いわゆる『3大シミ』とは・・・?それぞれの特徴と改善策について

老人性色素斑とは、これまで浴びてきた紫外線が原因で現れるシミのことです。いくつか種類があるシミの中でも、よくみられるのがこの老人性色素斑です。加齢と共に徐々に現れてくることが多く、日本人だと40歳前後から現れやすい傾向にあります。ただ、肌が白い人や、若いうちから紫外線を浴びる機会が多かった人などでは、20代で現れることもあります。
一般的には薄茶色で輪郭がはっきりした類円形のものですが、いびつな形のものもあります。5~20mm程の大きさで、年齢と共に色が濃くなったり、大きくなったりします。

老人性色素斑の治療法としては、レーザー治療、薬物治療、ケミカルピーリングなどがあります。レーザー治療はスピーディーですが、直径1cmで1万円程度といった高めの料金相場となっています。薬物治療は、ハイドロキノンやトレチノインなどの外用薬と内服薬を併用して行われることが多いです。ケミカルピーリングは、古い角質層を落として肌のターンオーバーを正常化させる効果が期待できます。

老人性色素斑は一度できてしまうと、治療に費用や時間がかかるのが厄介なところです。そのため、日頃から日焼け止め、日傘、帽子、アームカバー、サングラスなどを活用して紫外線対策を行い、シミを作らないようにすることが大切です。

炎症後色素沈着は、皮膚の炎症が原因で現れるシミのことです。皮膚の炎症は、ニキビや虫刺され、火傷、アトピー性皮膚炎、湿疹、あせも、化粧品かぶれなどから引き起こされます。こうした炎症によって合成されたメラニン色素が、排出されず残ったままの状態になるのが炎症後色素沈着です。皮膚の炎症が治まって赤みが引いてから現れるのが特徴です。
炎症後色素沈着は一過性なので、紫外線を浴びないようにしたり、刺激を与えないようにしていれば、半年から数年ぐらいで自然に消えることが多いです。ただし炎症の度合いによっては、色素沈着が消えるまでにはかなりの年数を要することもあります。

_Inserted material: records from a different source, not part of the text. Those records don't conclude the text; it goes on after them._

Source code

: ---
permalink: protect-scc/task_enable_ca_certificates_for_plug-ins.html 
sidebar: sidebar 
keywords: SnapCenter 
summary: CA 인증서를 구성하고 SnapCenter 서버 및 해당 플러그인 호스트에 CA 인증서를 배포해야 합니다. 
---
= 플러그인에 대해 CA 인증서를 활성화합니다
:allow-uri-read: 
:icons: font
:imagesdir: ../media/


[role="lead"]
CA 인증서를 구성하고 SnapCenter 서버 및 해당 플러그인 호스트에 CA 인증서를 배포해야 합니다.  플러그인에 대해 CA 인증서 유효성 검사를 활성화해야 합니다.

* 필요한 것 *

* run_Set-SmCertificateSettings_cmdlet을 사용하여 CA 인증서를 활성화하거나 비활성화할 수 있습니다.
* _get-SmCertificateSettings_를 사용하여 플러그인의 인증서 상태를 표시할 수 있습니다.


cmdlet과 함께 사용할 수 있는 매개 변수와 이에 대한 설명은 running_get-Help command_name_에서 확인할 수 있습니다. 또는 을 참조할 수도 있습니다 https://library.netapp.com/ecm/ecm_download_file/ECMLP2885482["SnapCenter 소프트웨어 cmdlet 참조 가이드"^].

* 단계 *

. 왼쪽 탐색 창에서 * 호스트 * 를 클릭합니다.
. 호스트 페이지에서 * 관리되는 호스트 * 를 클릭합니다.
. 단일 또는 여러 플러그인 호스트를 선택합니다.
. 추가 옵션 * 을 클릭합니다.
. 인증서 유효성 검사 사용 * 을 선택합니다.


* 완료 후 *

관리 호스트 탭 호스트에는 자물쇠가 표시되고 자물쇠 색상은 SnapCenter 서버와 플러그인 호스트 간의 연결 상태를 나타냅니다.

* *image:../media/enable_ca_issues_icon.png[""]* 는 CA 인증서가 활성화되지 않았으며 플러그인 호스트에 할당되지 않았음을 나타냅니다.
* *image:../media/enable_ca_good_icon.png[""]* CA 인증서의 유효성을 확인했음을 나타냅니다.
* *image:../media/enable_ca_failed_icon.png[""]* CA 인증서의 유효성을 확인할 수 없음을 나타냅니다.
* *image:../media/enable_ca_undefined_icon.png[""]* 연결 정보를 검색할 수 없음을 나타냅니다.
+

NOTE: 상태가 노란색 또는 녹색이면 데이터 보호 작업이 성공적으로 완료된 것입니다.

炎症後色素沈着には、美白成分が配合されている美白化粧品がとても有効です。中でも、ビタミンC誘導体やハイドロキノンといった美白成分は特に高い効果が期待できます。ターンオーバーを整える効果のあるケミカルピーリングを美白化粧品とセットで行うことで、相乗効果を得られるようになります。この他、イオン導入によってビタミンC誘導体やプラセンタエキスなどの肌への浸透性を高める方法も効果的です。

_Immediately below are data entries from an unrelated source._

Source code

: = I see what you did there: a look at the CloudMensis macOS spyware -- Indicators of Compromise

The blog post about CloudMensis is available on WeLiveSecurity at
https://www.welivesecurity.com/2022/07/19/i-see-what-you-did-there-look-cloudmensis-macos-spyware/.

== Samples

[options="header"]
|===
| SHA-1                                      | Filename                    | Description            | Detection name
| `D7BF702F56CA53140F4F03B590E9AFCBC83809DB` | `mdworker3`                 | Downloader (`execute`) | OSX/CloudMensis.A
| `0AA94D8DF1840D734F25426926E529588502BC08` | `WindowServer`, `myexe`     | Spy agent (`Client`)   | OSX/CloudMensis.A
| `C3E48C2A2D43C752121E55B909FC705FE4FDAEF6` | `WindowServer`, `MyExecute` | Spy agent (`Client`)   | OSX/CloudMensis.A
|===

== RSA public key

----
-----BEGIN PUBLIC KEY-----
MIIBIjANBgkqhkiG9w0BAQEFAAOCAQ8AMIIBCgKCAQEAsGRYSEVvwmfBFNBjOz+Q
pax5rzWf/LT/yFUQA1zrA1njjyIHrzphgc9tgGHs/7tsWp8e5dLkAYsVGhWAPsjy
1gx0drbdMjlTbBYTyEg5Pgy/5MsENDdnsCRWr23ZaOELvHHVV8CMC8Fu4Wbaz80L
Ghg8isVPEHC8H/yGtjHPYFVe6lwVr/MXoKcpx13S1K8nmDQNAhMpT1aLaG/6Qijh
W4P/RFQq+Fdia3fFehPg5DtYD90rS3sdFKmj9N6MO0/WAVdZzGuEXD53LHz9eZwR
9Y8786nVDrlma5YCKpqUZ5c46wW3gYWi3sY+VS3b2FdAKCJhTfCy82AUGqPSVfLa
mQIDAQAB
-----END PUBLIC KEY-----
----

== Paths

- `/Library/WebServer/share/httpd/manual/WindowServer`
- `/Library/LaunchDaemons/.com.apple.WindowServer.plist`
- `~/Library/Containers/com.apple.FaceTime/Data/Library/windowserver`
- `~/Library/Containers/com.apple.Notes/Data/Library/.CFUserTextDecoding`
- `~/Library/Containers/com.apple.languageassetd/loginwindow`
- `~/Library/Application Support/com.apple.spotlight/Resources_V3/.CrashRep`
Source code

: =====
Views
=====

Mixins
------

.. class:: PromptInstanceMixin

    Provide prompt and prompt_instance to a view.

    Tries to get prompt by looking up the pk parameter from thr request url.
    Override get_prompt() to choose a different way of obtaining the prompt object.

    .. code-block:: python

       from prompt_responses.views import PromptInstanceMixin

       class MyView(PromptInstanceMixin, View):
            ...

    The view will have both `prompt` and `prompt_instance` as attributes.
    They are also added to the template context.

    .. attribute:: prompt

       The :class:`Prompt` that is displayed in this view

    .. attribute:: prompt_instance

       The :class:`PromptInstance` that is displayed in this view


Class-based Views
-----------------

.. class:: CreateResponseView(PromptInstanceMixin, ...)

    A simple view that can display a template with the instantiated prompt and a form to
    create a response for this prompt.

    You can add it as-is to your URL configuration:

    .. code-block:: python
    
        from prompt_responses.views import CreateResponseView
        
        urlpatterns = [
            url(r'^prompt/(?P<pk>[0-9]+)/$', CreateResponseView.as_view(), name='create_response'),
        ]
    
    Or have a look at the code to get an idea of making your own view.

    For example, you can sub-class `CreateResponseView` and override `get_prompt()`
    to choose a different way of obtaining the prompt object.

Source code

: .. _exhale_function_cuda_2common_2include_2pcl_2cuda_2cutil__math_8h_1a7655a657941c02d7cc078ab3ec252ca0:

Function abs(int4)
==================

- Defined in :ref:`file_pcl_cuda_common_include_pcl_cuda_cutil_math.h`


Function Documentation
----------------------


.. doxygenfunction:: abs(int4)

炎症後色素沈着の場合、基本的にレーザー治療は不向きとされています。レーザーによってさらに炎症が悪化し、シミが消えるまでにもっと時間がかかってしまうことがあるからです。ただ中には、炎症後色素沈着に有効なレーザー治療もあります。希望するのであれば、その治療法を導入しているクリニックで相談してみるといいでしょう。

脂漏性角化症
は、老人性疣贅や老人性イボとも呼ばれ、皮膚の老化現象による良性腫瘍の1つです。紫外線の影響によって肌が老化し、皮膚細胞が変性することで発症しやすくなります。加齢と共に急激に発症率が高くなるものですが、早い人では20代に発症することもあります。

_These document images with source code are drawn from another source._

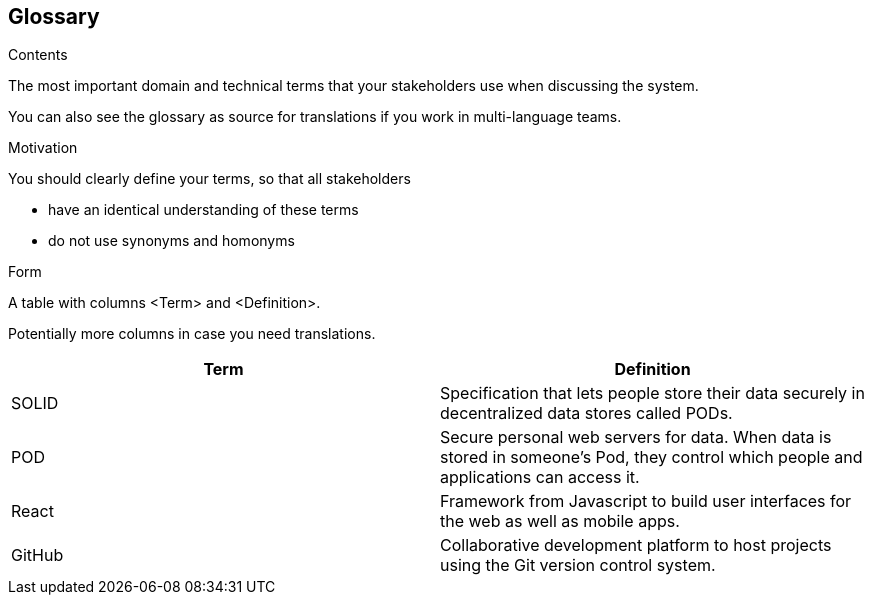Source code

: [[section-glossary]]
== Glossary



[role="arc42help"]
****
.Contents
The most important domain and technical terms that your stakeholders use when discussing the system.

You can also see the glossary as source for translations if you work in multi-language teams.

.Motivation
You should clearly define your terms, so that all stakeholders

* have an identical understanding of these terms
* do not use synonyms and homonyms

.Form
A table with columns <Term> and <Definition>.

Potentially more columns in case you need translations.

****

[options="header"]
|===
| Term         | Definition
| SOLID        | Specification that lets people store their data securely in decentralized data stores called PODs.
| POD          | Secure personal web servers for data. When data is stored in someone's Pod, they control which people and applications can access it.
| React        | Framework from Javascript to build user interfaces for the web as well as mobile apps.
| GitHub       | Collaborative development platform to host projects using the Git version control system.
|===
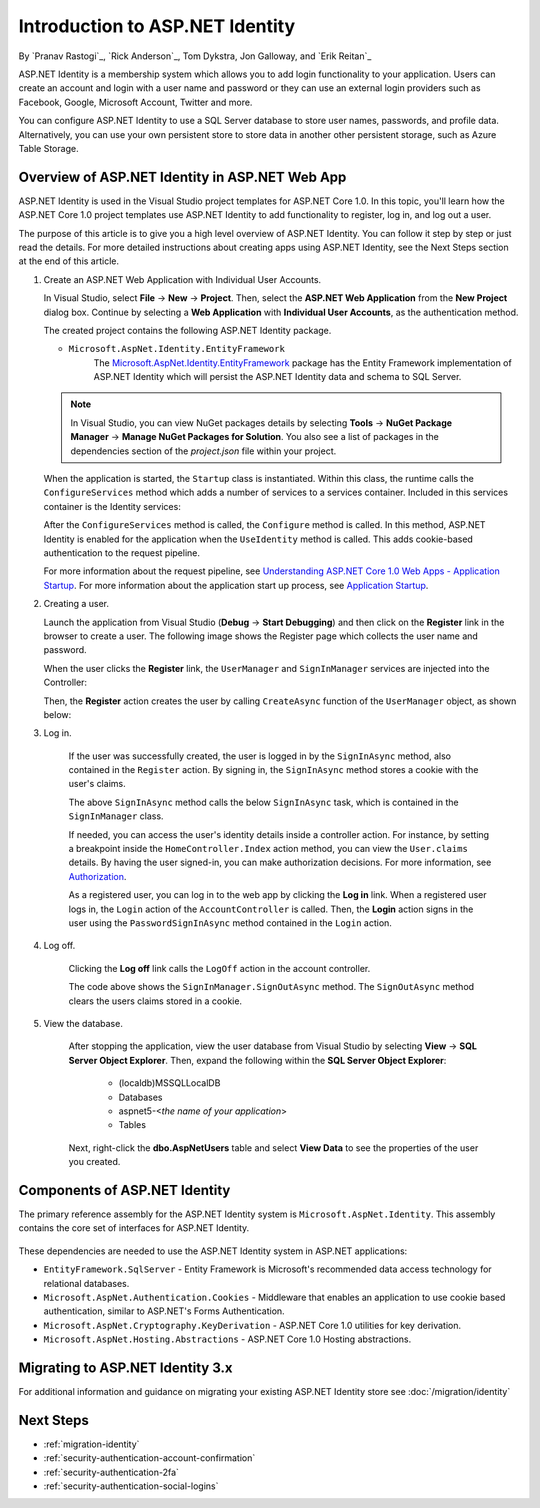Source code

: Introduction to ASP.NET Identity
================================

By `Pranav Rastogi`_, `Rick Anderson`_, Tom Dykstra, Jon Galloway, and `Erik Reitan`_

ASP.NET Identity is a membership system which allows you to add login functionality to your application. Users can create an account and login with a user name and password or they can use an external login providers such as Facebook, Google, Microsoft Account, Twitter and more.

You can configure ASP.NET Identity to use a SQL Server database to store user names, passwords, and profile data. Alternatively, you can use your own persistent store to store data in another other persistent storage, such as Azure Table Storage.

Overview of ASP.NET Identity in ASP.NET Web App
-----------------------------------------------

ASP.NET Identity is used in the Visual Studio project templates for ASP.NET Core 1.0. In this topic, you'll learn how the ASP.NET Core 1.0 project templates use ASP.NET Identity to add functionality to register, log in, and log out a user.

The purpose of this article is to give you a high level overview of ASP.NET Identity. You can follow it step by step or just read the details. For more detailed instructions about creating apps using ASP.NET Identity, see the Next Steps section at the end of this article.

1.	Create an ASP.NET Web Application with Individual User Accounts.

	In Visual Studio, select **File** -> **New** -> **Project**. Then, select the **ASP.NET Web Application** from the **New Project** dialog box. Continue by selecting a **Web Application** with **Individual User Accounts**, as the authentication method.

	.. image:: introduction-to-aspnet-identity/_static/01-mvc.png

	The created project contains the following ASP.NET Identity package.

	- ``Microsoft.AspNet.Identity.EntityFramework``
		The `Microsoft.AspNet.Identity.EntityFramework <http://www.nuget.org/packages/Microsoft.AspNet.Identity.EntityFramework/>`_ package has the Entity Framework implementation of ASP.NET Identity which will persist the ASP.NET Identity data and schema to SQL Server.

	.. note:: In Visual Studio, you can view NuGet packages details by selecting **Tools** -> **NuGet Package Manager** -> **Manage NuGet Packages for Solution**. You also see a list of packages in the dependencies section of the *project.json* file within your project.

	When the application is started, the ``Startup`` class is instantiated. Within this class, the runtime calls the ``ConfigureServices`` method which adds a number of services to a services container. Included in this services container is the Identity services:

	.. literalinclude:: introduction-to-aspnet-identity/sample/src/ASPNET-IdentityDemo/Startup.cs
		:language: c#
		:lines: 38-56
		:emphasize-lines: 10-12
		:dedent: 8

	After the ``ConfigureServices`` method is called, the ``Configure`` method is called. In this method, ASP.NET Identity is enabled for the application when the ``UseIdentity`` method is called. This adds cookie-based authentication to the request pipeline.

	.. literalinclude:: introduction-to-aspnet-identity/sample/src/ASPNET-IdentityDemo/Startup.cs
		:language: c#
		:lines: 58-89
		:emphasize-lines: 22
		:dedent: 8

	For more information about the request pipeline, see `Understanding ASP.NET Core 1.0 Web Apps - Application Startup <http://docs.asp.net/en/latest/conceptual-overview/understanding-aspnet5-apps.html?highlight=request%20pipeline#application-startup>`_. For more information about the application start up process, see `Application Startup <http://docs.asp.net/en/latest/fundamentals/startup.html>`_.

2.	Creating a user.

	Launch the application from Visual Studio (**Debug** -> **Start Debugging**) and then click on the **Register** link in the browser to create a user. The following image shows the Register page which collects the user name and password.

	.. image:: introduction-to-aspnet-identity/_static/02-reg.png


	When the user clicks the **Register** link, the ``UserManager`` and ``SignInManager`` services are injected into the Controller:

	.. literalinclude:: introduction-to-aspnet-identity/sample/src/ASPNET-IdentityDemo/Controllers/AccountController.cs
		:language: c#
		:lines: 19-43
		:emphasize-lines: 3,4,12,13,19,20

	Then, the **Register** action creates the user by calling ``CreateAsync`` function of the ``UserManager`` object, as shown below:

	.. literalinclude:: introduction-to-aspnet-identity/sample/src/ASPNET-IdentityDemo/Controllers/AccountController.cs
		:language: c#
		:lines: 105-132
		:emphasize-lines: 10
		:dedent: 8

3. Log in.

	If the user was successfully created, the user is logged in by the ``SignInAsync`` method, also contained in the ``Register`` action. By signing in, the ``SignInAsync`` method stores a cookie with the user's claims.

	.. literalinclude:: introduction-to-aspnet-identity/sample/src/ASPNET-IdentityDemo/Controllers/AccountController.cs
		:language: c#
		:lines: 105-132
		:emphasize-lines: 19
		:dedent: 8

	The above ``SignInAsync`` method calls the below ``SignInAsync`` task, which is contained in the ``SignInManager`` class.

	If needed, you can access the user's identity details inside a controller action. For instance, by setting a breakpoint inside the ``HomeController.Index`` action method, you can view the ``User.claims`` details. By having the user signed-in, you can make authorization decisions. For more information, see `Authorization <http://docs.asp.net/en/latest/security/authorization/index.html>`_.

	As a registered user, you can log in to the web app by clicking the **Log in** link.  When a registered user logs in, the ``Login`` action of the ``AccountController`` is called. Then, the **Login** action signs in the user using the ``PasswordSignInAsync`` method contained in the ``Login`` action.

	.. literalinclude:: introduction-to-aspnet-identity/sample/src/ASPNET-IdentityDemo/Controllers/AccountController.cs
		:language: c#
		:lines: 57-92
		:emphasize-lines: 12
		:dedent: 8

4. Log off.

	Clicking the **Log off** link calls the ``LogOff`` action in the account controller.

	.. literalinclude:: introduction-to-aspnet-identity/sample/src/ASPNET-IdentityDemo/Controllers/AccountController.cs
		:language: c#
		:lines: 138-143
		:emphasize-lines: 3
		:dedent: 8

	The code above shows the ``SignInManager.SignOutAsync`` method. The ``SignOutAsync`` method clears the users claims stored in a cookie.

5. View the database.

	After stopping the application, view the user database from Visual Studio by selecting **View** -> **SQL Server Object Explorer**. Then, expand the following within the **SQL Server Object Explorer**:

	 - (localdb)\MSSQLLocalDB
	 - Databases
	 - aspnet5-<*the name of your application*>
	 - Tables

	Next, right-click the **dbo.AspNetUsers** table and select **View Data** to see the properties of the user you created.

		.. image:: introduction-to-aspnet-identity/_static/04-db.png

Components of ASP.NET Identity
------------------------------

The primary reference assembly for the ASP.NET Identity system is ``Microsoft.AspNet.Identity``. This assembly contains the core set of interfaces for ASP.NET Identity.

 	.. image:: introduction-to-aspnet-identity/_static/05-dependencies.png

These dependencies are needed to use the ASP.NET Identity system in ASP.NET applications:

- ``EntityFramework.SqlServer`` - Entity Framework is Microsoft's recommended data access technology for relational databases.
- ``Microsoft.AspNet.Authentication.Cookies`` - Middleware that enables an application to use cookie based authentication, similar to ASP.NET's Forms Authentication.
- ``Microsoft.AspNet.Cryptography.KeyDerivation`` - ASP.NET Core 1.0 utilities for key derivation.
- ``Microsoft.AspNet.Hosting.Abstractions`` - ASP.NET Core 1.0 Hosting abstractions.

Migrating to ASP.NET Identity 3.x
---------------------------------

For additional information and guidance on migrating your existing ASP.NET Identity store see :doc:`/migration/identity`

Next Steps
----------

- :ref:`migration-identity`
- :ref:`security-authentication-account-confirmation`
- :ref:`security-authentication-2fa`
- :ref:`security-authentication-social-logins`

色は褐色や黒褐色など様々で、数ミリのものから2~3cmを超えるものまであります。平らなものや盛り上がっているものなど形も様々ですが、触るとザラザラしているのが特徴です。ホクロやシミ、皮膚ガンと見分けがつきにくいので、素人目では判断が難しいです。無症状であることがほとんどですので、特に気にならない場合には治療する必要はありません。ただし、脂漏性角化症が短期間で急に発生したり、痒みがある場合は、内臓疾患を引き起こしている可能性があるので要注意です。

脂漏性角化症の治療に適していると言われているのは、炭酸ガスレーザー(CO2レーザー)治療法です。症状によってQスイッチレーザーと使い分ける病院もあります。ただし、保険が適用されにくい治療法なので、全額負担となる可能性が高いです。

この他、液体窒素による凍結療法も有効です。これはイボによく用いられる治療法です。患部に液体窒素を染み込ませた綿棒を押し当てて、急速に冷凍することで患部がかさぶたとなり、1週間ぐらいで剥がれ落ちます。ただ1回では完全に取りきれないことも多く、その場合は数回行う必要があります。この他にも、電気メスによる電気焼灼や、手術による切除縫合法といった治療法もあります。